Japanese Sencha entered a period of prosperity in the hundred years
between Kansei (1789-1801), Bunka-Bunsei (1804-30), the end of Edo,
and early Meiji. Exceptionally gifted literati appeared one after
another in great numbers. For example, in the world of ceramics
Aoki Mokubei (1767-1833) produced superior Sencha vessels and cleared
the way for a new age of Kyoyaki more than a century after Ninsei
and Kenzan. He also displayed excellent abilities in writing Chinese
poetry and in painting. The rather high-browed Tanomura Chikuden
(1777-1835) is a Nanga literati artist who has received international
acclaim. He admired the serene, high-styled, refined world of Sencha,
and was one of the most earnest of the late Edo literati in his
reverence for Lu Tong, and in his efforts to establish the utopia
of tea evoked in Lu Tong's verses. It is no exaggeration to say
that Chikuden sought out the world of Sencha as an ideal world of
the trinity of poetry, calligraphy and painting.

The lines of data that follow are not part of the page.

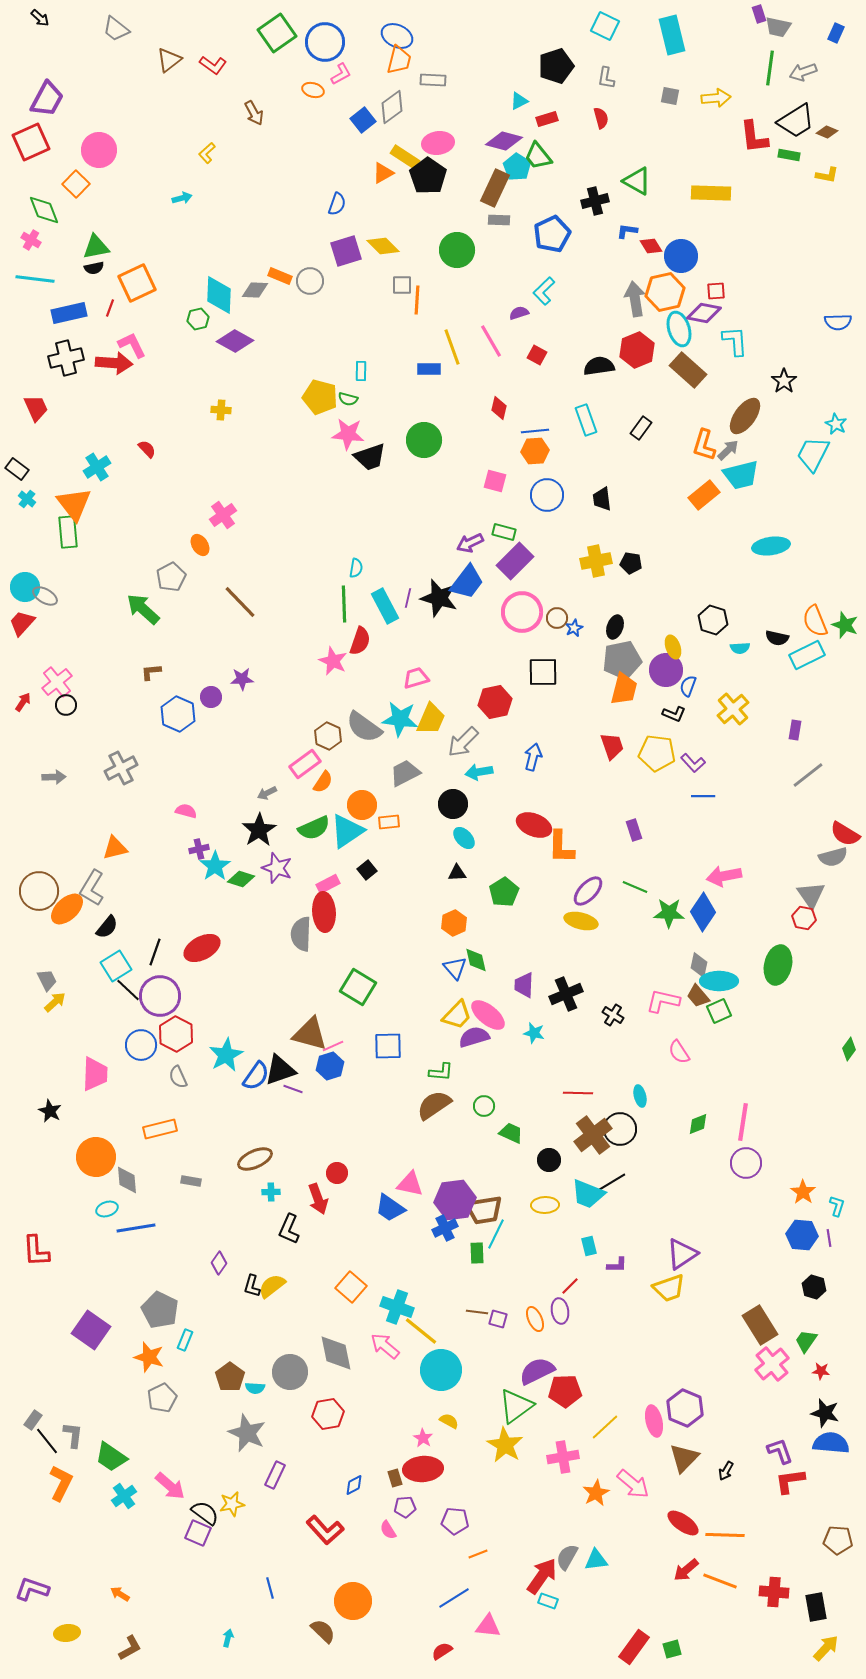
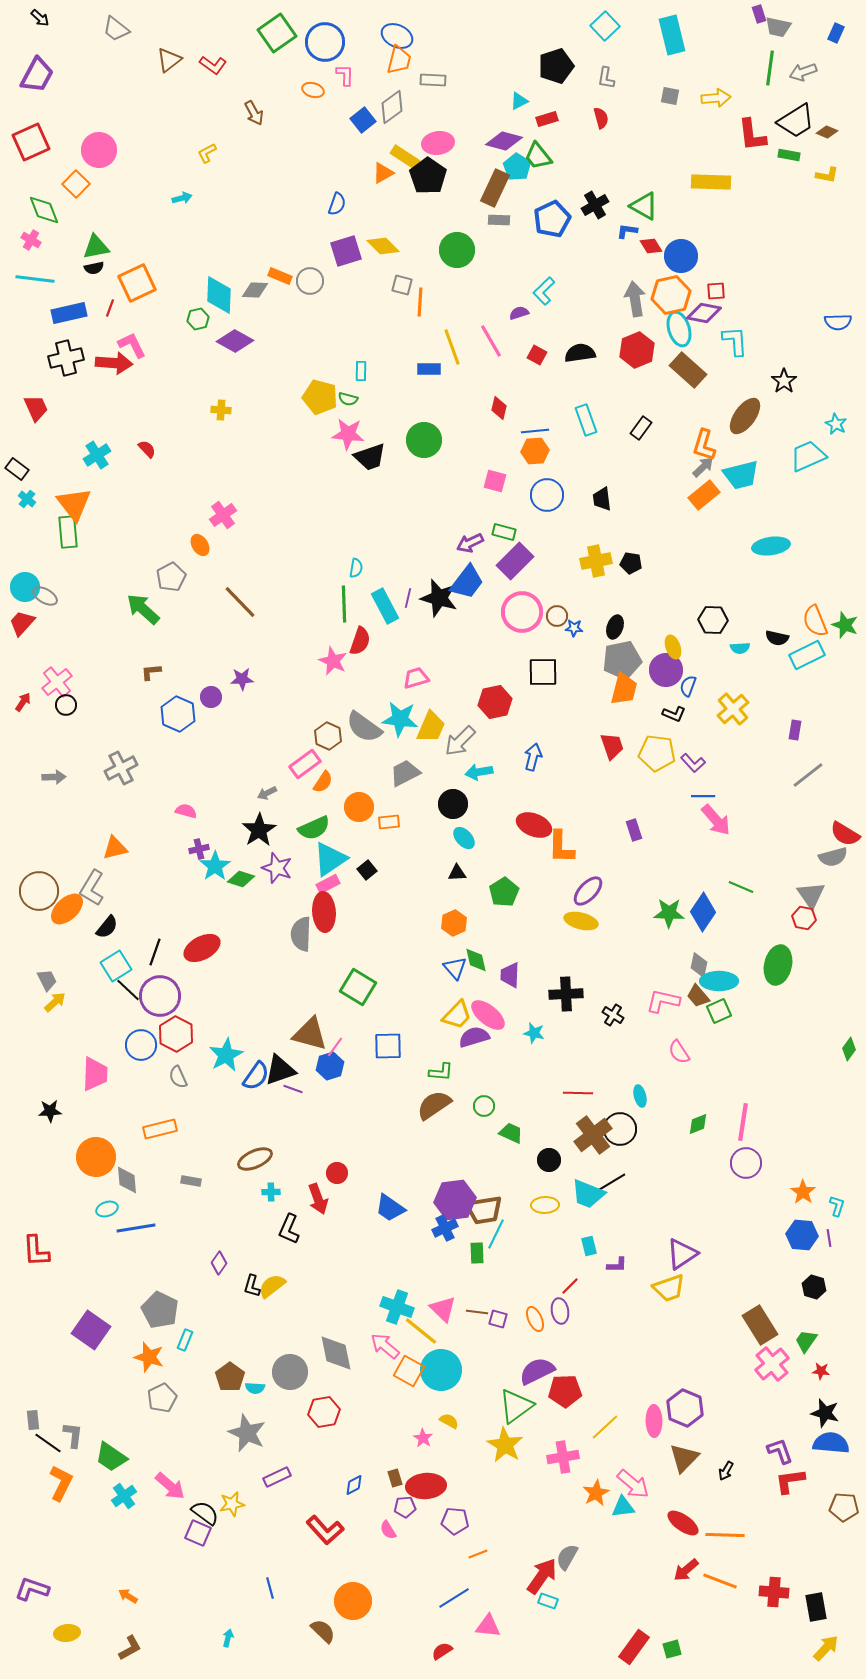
cyan square at (605, 26): rotated 20 degrees clockwise
pink L-shape at (341, 74): moved 4 px right, 1 px down; rotated 60 degrees counterclockwise
purple trapezoid at (47, 99): moved 10 px left, 24 px up
red L-shape at (754, 137): moved 2 px left, 2 px up
yellow L-shape at (207, 153): rotated 15 degrees clockwise
green triangle at (637, 181): moved 7 px right, 25 px down
yellow rectangle at (711, 193): moved 11 px up
black cross at (595, 201): moved 4 px down; rotated 16 degrees counterclockwise
blue pentagon at (552, 234): moved 15 px up
gray square at (402, 285): rotated 15 degrees clockwise
orange hexagon at (665, 292): moved 6 px right, 3 px down
orange line at (417, 300): moved 3 px right, 2 px down
black semicircle at (599, 366): moved 19 px left, 13 px up
gray arrow at (728, 450): moved 25 px left, 17 px down
cyan trapezoid at (813, 454): moved 5 px left, 2 px down; rotated 39 degrees clockwise
cyan cross at (97, 467): moved 12 px up
brown circle at (557, 618): moved 2 px up
black hexagon at (713, 620): rotated 16 degrees counterclockwise
blue star at (574, 628): rotated 30 degrees clockwise
yellow trapezoid at (431, 719): moved 8 px down
gray arrow at (463, 742): moved 3 px left, 1 px up
orange circle at (362, 805): moved 3 px left, 2 px down
cyan triangle at (347, 831): moved 17 px left, 28 px down
pink arrow at (724, 876): moved 8 px left, 56 px up; rotated 120 degrees counterclockwise
green line at (635, 887): moved 106 px right
purple trapezoid at (524, 985): moved 14 px left, 10 px up
black cross at (566, 994): rotated 20 degrees clockwise
pink line at (333, 1046): moved 2 px right, 1 px down; rotated 30 degrees counterclockwise
black star at (50, 1111): rotated 30 degrees counterclockwise
pink triangle at (410, 1184): moved 33 px right, 125 px down; rotated 32 degrees clockwise
orange square at (351, 1287): moved 58 px right, 84 px down; rotated 12 degrees counterclockwise
red hexagon at (328, 1414): moved 4 px left, 2 px up
gray rectangle at (33, 1420): rotated 42 degrees counterclockwise
pink ellipse at (654, 1421): rotated 12 degrees clockwise
black line at (47, 1441): moved 1 px right, 2 px down; rotated 16 degrees counterclockwise
red ellipse at (423, 1469): moved 3 px right, 17 px down
purple rectangle at (275, 1475): moved 2 px right, 2 px down; rotated 40 degrees clockwise
brown pentagon at (838, 1540): moved 6 px right, 33 px up
cyan triangle at (596, 1560): moved 27 px right, 53 px up
orange arrow at (120, 1594): moved 8 px right, 2 px down
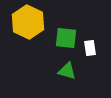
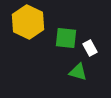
white rectangle: rotated 21 degrees counterclockwise
green triangle: moved 11 px right, 1 px down
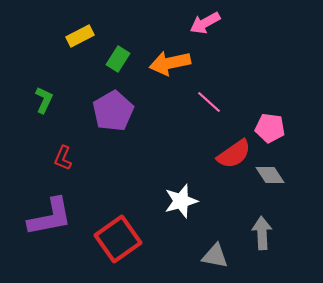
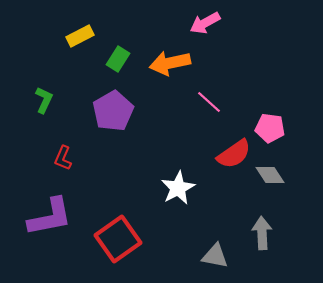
white star: moved 3 px left, 13 px up; rotated 12 degrees counterclockwise
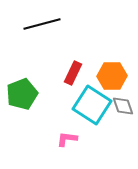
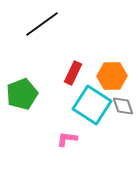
black line: rotated 21 degrees counterclockwise
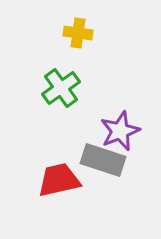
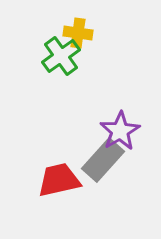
green cross: moved 32 px up
purple star: rotated 9 degrees counterclockwise
gray rectangle: rotated 66 degrees counterclockwise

Even among the late Edo patriots who played a dramatic role in the
birth of modern Japan, not a few were admirers of Sencha. To judge
solely by the externals of their violent and armed social activism
seems a misinterpretation of reality. As suggested by the way that
Lu Tong's "countless masses" stirred the hearts of people
across time and place, the majority of the patriots had great gentleness
and warmth of feeling.
It is true that during a famine in the countryside, Tanomura Chikuden,
at the risk of his life, sent a petition to the lord of the domain
criticizing the government. Rai Sanyo (1780-1832), meanwhile, fired
the blood of the patriots with a sense of righteousness through
his historical writings, The Extra History of Japan (Nihon Gaishi,
preface dated 1827) and A Record of Japanese Government (Nihon Seiki,
1838). Then, the Confucian scholar Oshio Chusai (1793-1837) and
the patriot Fujimoto Tesseki (1816-63) carried out direct action
critical of the government. Yet, these men were making inescapable
choices in a moment of upheaval. They stood squarely to face the
epochal changes that culminated in the Meiji Restoration (1868)
in order to realize the ideal world evoked by Lu Tong's phrase,
"the rustling of a gentle breeze". It is for us, in times
of peace, in these very days living closely with Sencha, to see
these men as they truly were, filled with a gentle humanity.
The historical background just discussed in connection with Edo
period literati society led to the golden age of Sencha, when the
old Tokugawa order fell and a new era dawned under the Meiji government.
Suggested
Reading
Patricia J. Graham, Tea of the Sages: The Art of Sencha (Honolulu:
University of Hawaii Press, 1998)
Norman
Waddell, "The Old Tea Seller: The Life and Poetry of Baisao",
in The Eastern Buddhist, vol. XVII, no. 2 (Autumn 1984): 93-123.
i Norman Waddell and Patricia Graham both translate the most famous
stanza (see "Suggested Reading"). The complete poem may
be found in The Chinese Art of Tea by John Blofeld (1985).